The tools described above were implemented in computer programs to assist rapid option evaluation, and applied successfully in three major industry case studies. The specific details of these studies must remain confidential to the companies and academic partners involved. In general terms, however, the innovative options identified using the framework and tools developed held out substantial benefits. In the first study, which focussed on the modernisation of processing methods that were felt to be dated, the potential for significant reductions in operating costs was identified, with over 8% reduction in materials plus labour costs if a new plant were to be constructed. Payback was also estimated to be within 12 months, with an increase of 30% in operating profits projected for the new plant. The second study, which addressed the production of a fine chemical intermediate from raw material, identified the potential for significant cost savings on the existing process with respect to waste treatment costs and improvements in yield. A new plant option was assessed to reduce operating costs by 64%, and to significantly improve both yield quality and processing speed. In the final study, which concerned the design of a new, purpose-built agile plant, a 40% increase in net income per year, with payback achieved in just over a year, was projected. These case studies demonstrated that the original objectives of the action research initiative were fully achieved, i.e. that the methods developed could halve the total project time from the start of process development to manufacture, and lead to significant reductions in the total manufacturing time and to 30 to 40% reductions in the capital cost of new investments. The final objective, to provide methods that lead to plant that is inherently more versatile, was also considered to have been achieved.

5. Conclusion

The novelty in this research stems from integrating business and technical aspects in a framework and tools that support the design of agile plant. The research outcomes arose from an action research collaboration of a novel nature in drawing on academics from business school and chemical engineering backgrounds. However, the collaboration of academics and practitioners also ensures as far as possible the utility of the outcome for the latter group. The ongoing nature of the research described here means that potential exists for additional work to further refine and develop the approach.

6. Acknowledgements

This work was supported, in part by a consortium of industrial partners, and in part by the EPSRC, Grant Reference GR/L65949/01.

7. References

Arora, A., Landau, R. and Rosenberg, N. (1998) ‘Introduction’, in Rosenberg, N. (ed.), Chemical and Long-term Growth: Insights form the Chemical Industry, John Wiley and Sons, London, pp: 3-23.

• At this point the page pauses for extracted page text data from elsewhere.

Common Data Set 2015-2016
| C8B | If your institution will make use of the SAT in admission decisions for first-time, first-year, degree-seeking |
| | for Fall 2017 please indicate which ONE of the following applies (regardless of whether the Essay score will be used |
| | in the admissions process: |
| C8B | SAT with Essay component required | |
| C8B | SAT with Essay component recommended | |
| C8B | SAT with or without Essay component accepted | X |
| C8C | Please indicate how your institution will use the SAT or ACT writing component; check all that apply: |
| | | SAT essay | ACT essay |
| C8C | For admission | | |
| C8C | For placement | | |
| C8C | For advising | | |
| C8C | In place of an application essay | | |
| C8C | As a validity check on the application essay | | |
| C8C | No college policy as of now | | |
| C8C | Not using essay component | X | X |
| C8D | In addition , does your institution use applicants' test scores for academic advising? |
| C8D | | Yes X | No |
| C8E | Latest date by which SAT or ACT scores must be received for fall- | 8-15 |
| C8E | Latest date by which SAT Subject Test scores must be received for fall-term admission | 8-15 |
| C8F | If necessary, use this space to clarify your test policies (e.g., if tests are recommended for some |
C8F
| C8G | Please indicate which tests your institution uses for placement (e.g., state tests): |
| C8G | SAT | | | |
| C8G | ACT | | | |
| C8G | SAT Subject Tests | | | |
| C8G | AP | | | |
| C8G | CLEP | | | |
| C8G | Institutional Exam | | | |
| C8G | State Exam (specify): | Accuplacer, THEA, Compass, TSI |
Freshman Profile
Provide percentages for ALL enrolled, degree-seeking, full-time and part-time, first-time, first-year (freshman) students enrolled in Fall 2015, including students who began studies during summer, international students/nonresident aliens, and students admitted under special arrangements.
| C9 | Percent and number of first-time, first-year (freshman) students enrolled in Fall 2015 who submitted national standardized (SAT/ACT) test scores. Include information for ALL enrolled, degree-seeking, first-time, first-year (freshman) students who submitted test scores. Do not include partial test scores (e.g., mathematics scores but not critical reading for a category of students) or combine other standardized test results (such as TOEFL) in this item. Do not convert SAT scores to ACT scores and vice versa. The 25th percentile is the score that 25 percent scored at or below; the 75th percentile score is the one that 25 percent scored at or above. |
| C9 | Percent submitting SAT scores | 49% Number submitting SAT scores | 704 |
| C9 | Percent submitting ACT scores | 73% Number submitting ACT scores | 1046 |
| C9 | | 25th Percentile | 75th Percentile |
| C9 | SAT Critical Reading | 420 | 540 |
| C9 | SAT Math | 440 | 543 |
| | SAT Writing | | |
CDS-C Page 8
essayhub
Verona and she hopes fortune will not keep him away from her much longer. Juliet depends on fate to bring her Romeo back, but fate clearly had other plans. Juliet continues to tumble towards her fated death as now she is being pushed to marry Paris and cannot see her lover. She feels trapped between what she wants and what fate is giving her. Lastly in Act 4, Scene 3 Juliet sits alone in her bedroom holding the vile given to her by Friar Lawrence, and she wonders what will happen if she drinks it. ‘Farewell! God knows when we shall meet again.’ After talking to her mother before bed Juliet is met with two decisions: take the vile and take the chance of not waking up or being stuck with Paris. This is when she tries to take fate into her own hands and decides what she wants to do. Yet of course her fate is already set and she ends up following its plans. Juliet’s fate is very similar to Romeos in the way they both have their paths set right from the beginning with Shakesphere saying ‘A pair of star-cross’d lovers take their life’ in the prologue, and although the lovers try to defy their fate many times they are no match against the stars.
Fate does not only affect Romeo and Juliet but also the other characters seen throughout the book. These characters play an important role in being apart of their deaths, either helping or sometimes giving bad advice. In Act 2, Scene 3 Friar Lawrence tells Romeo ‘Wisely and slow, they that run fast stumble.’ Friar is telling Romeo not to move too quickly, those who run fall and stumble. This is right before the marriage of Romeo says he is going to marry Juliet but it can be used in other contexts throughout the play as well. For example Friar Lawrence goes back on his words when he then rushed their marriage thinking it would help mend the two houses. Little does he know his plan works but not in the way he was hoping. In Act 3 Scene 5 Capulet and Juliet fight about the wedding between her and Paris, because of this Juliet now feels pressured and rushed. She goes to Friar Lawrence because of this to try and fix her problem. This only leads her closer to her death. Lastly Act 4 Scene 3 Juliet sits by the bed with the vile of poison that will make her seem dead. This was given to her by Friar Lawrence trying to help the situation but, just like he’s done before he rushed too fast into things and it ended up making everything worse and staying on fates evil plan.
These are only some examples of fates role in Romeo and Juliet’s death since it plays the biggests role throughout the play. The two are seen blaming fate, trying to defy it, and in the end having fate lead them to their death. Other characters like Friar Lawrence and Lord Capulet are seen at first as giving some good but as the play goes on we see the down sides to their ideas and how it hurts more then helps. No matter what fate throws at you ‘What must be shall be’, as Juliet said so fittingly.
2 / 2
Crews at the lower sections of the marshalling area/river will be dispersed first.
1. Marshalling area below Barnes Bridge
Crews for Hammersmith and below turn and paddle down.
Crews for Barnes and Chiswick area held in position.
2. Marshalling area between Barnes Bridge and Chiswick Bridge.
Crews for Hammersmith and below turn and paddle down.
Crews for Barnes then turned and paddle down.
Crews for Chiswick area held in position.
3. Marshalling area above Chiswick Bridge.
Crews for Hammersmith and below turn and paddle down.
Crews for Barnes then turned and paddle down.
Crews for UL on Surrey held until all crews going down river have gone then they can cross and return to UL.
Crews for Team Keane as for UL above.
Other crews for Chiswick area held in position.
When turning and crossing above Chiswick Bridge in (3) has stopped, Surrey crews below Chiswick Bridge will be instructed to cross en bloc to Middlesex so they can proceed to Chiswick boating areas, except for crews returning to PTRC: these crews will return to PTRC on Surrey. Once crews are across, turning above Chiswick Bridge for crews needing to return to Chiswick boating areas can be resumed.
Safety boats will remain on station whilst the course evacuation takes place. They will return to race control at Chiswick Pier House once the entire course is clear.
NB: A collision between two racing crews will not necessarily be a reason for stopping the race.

Barnett, B.D. and Clark, K.B. (1997) ‘Technological newness: an empirical study in the process industries’, Journal of Engineering and Technology Management, Vol. 13 pp: 263-282.

Burgess, T.F., Hwarng, H.B., Shaw, N.E. and de Mattos, C. (2002) ‘Enhancing value stream agility: the case of the UK speciality chemical industry’, European Management Journal, Vol. 20 pp: 197-210.

Chapman, K. and Edmond, H. (2000) ‘Mergers/ acquisitions and restructuring in the EU chemical industry: patterns and implications’, Regional Studies, Vol. 34(8) pp: 753-767.

Charpentier, J.-C. and Trambouze, P. (1998) ‘Process engineering and problems encountered by chemical and related industries in the near future. Revolution or continuity?’ Chemical Engineering and Processing, Vol. 37 pp: 559-565.